BRIEF:
Pull out each line in the rows below that contains the string "Soul". Matches must have the same uppercase and lowercase letters.

**** PROVIDED MATERIAL

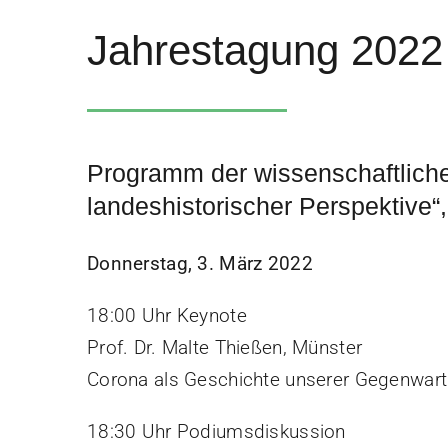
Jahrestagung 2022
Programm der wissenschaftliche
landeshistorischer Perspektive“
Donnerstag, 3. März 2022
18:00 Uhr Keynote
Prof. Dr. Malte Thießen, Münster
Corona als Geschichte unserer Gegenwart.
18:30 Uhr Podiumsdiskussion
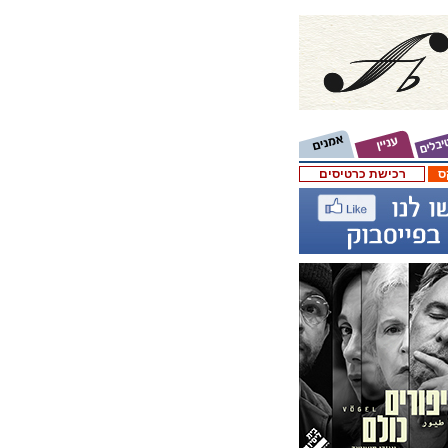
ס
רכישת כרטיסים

********
**** PROVIDED MATERIAL

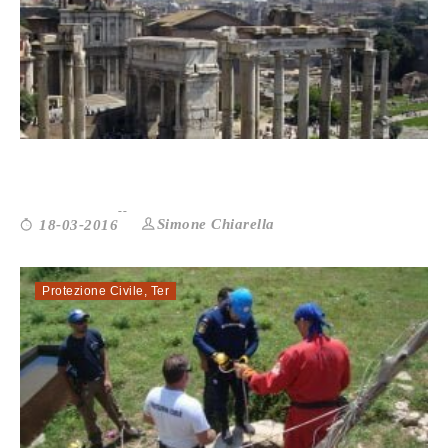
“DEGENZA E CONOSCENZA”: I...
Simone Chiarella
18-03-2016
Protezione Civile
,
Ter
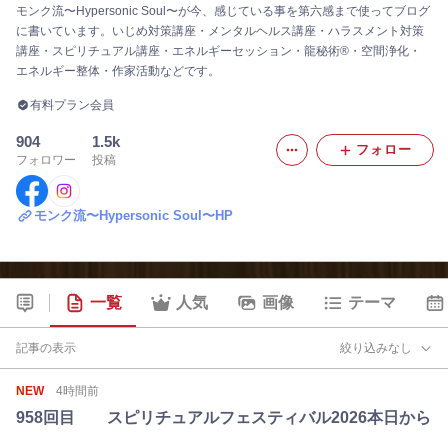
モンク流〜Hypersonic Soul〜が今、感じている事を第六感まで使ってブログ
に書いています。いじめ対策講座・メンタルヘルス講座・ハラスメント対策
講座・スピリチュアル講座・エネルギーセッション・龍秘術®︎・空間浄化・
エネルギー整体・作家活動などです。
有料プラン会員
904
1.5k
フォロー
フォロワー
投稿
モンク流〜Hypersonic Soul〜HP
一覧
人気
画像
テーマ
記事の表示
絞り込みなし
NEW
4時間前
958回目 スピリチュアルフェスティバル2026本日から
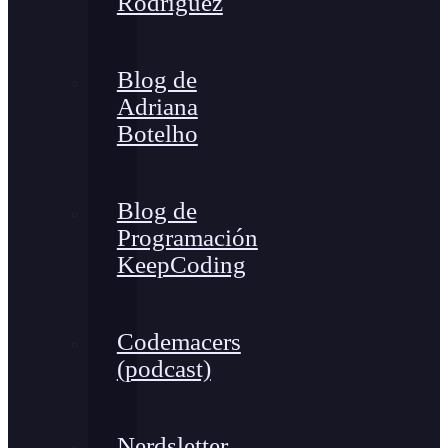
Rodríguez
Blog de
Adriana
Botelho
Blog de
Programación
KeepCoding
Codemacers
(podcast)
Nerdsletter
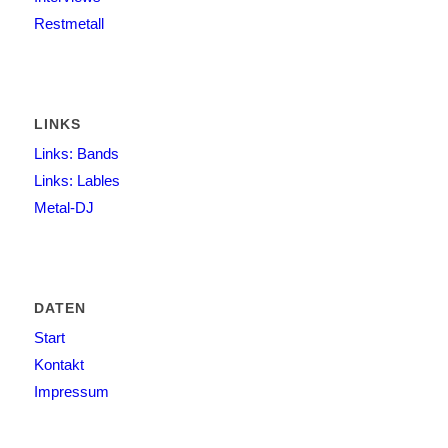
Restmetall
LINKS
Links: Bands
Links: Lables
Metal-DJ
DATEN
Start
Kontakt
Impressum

********

EXERCISE RESULT:
モンク流〜Hypersonic Soul〜が今、感じている事を第六感まで使ってブログ
モンク流〜Hypersonic Soul〜HP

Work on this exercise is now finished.